Governos podem limitar a circulação de pessoas para evitar o vírus? Veja o que Cícero, Hobbes e Hayek têm a dizer.

Por Bruno Vaiano 3 jul 2020, 19h11

Cícero (106 a.C. – 43 a.C.)

Governos podem limitar o direito de ir e vir durante uma pandemia? Sim. O filósofo e político romano cunhou a frase Salus populi suprema lex esto – algo como “A saúde do povo deve ser a lei suprema”. Para ele, é papel do Estado fazer o que for preciso para manter a população saudável. Mais de 1.700 anos depois, a frase foi considerada um dos princípios fundamentais dos governos pelo filósofo liberal John Locke.

Thomas Hobbes (1588 – 1679)

O governos têm a prerrogativa de decretar um lockdown, e ele recomenda que o façam. Para Hobbes, humanos sem o Estado tendem a se aniquilar em decisões irracionais – no caso de 2020, fazer aglomerações desnecessárias ou beber desinfetante para combater o coronavírus. Conclusão: se vivesse nos dias de hoje, Hobbes seria um dos maiores defensores da quarentena para evitar que a pandemia se agravasse.

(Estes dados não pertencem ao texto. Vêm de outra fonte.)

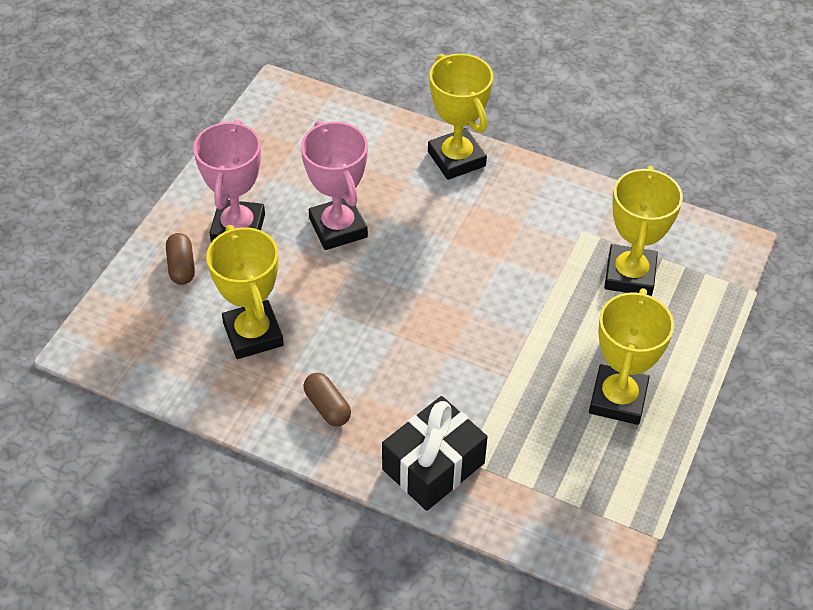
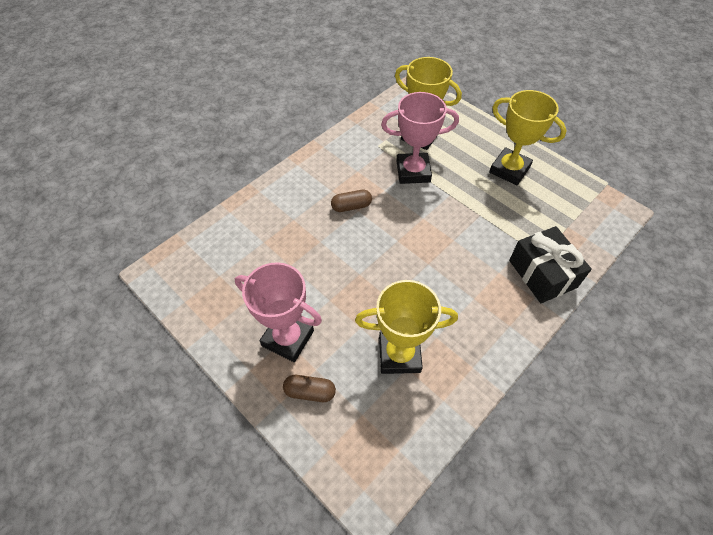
camera: 70 degrees left, 5 degrees up
(327, 407) = (480, 322): brown capsule -> brown capsule (351, 206)
(338, 228) = (318, 271): pink trophy -> pink trophy (413, 171)
(456, 159) = (287, 186): yellow trophy -> none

Friedrich Hayek (1899 – 1992)

O economista austríaco, defensor do Estado mínimo, sempre afirmou que o governo deve interferir o mínimo possível nas escolhas individuais. Mas reconhece que, durante a “guerra e outros desastres temporários, a subordinação de quase tudo à necessidade imediata é o preço a se pagar pela liberdade em longo prazo.” A questão é saber se ele consideraria a pandemia uma emergência internacional grave o suficiente para justificar intervenção.